Hadislerle İslâm Cilt 6 Sayfa 493

O güne kadar geçen kırk yıllık ömrü boyunca herkes ondan hoşnut idi. “Muhammedü"l-Emîn” yani Güvenilir Muhammed demişlerdi kendisine. Fakat onun Mekkelilerin putlara tapmasından, zulüm, zorbalık ve çeşitli ahlâk dışı davranışlarından hoşnut olduğunu söylemek mümkün değildi.
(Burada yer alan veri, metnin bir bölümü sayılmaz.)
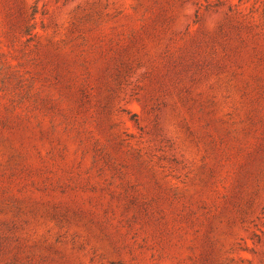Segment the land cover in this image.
I'll return each instance as SVG.
<instances>
[{
	"label": "rangeland",
	"instance_id": "obj_1",
	"mask_svg": "<svg viewBox=\"0 0 264 264\" xmlns=\"http://www.w3.org/2000/svg\"><path fill=\"white\" fill-rule=\"evenodd\" d=\"M0 264H264V0H0Z\"/></svg>",
	"mask_w": 264,
	"mask_h": 264
}]
</instances>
Hiçbir zaman tasvip etmediği ve katılmadığı, dünyayı yeme içmeden, oyun ve eğlenceden ibaret sayan Mekke"deki debdebeli hayattan iyice sıkılmıştı. Onların atalarından intikal eden gelenekleri, câhiliye âdetleri hayatın hemen her alanına bulaşmış olan şirk inançları çekilmez olmuştu. Yaşı kemale ermişti ve arayış içerisindeydi. Fakat ne yapacağını, nereye gideceğini de kestirebilmiş değildi. Bununla birlikte o, ne tam olarak aradığı yolu bulabilmiş ne de bu hususta huzura kavuşabilmişti.1 Her ne kadar aklı ve tefekkürü ile putların saçmalığını hissediyor, Mekke toplumunda bildiği ve bulduğu kadarıyla Hz. İbrâhim"in dinine meylediyorsa da henüz şafak sökmemişti. Ne yapacağını, nasıl yapacağını bilmemenin ızdırabını yaşıyordu.2

İşte muhtemelen daha sonra olanları Hz. Peygamber"in kendisinden dinleyen Hz. Âişe onun o günlerdeki hâlini şöyle anlatıyor:

“Allah Resûlü için vahiy, uyurken gördüğü sadık rüyalar ile başlamıştı. Gördüğü her rüya sabah aydınlığı gibi gerçekleşirdi. Sonra ona yalnızlık sevdirildi. Hira dağındaki mağarada inzivaya çekilir orada geceler boyu, evine dönmeksizin ibadet ederdi. Bunun için yanında yiyecek de götürürdü. Sonra Hatice"nin yanına dönüp bir süre için yetecek yiyecek alırdı.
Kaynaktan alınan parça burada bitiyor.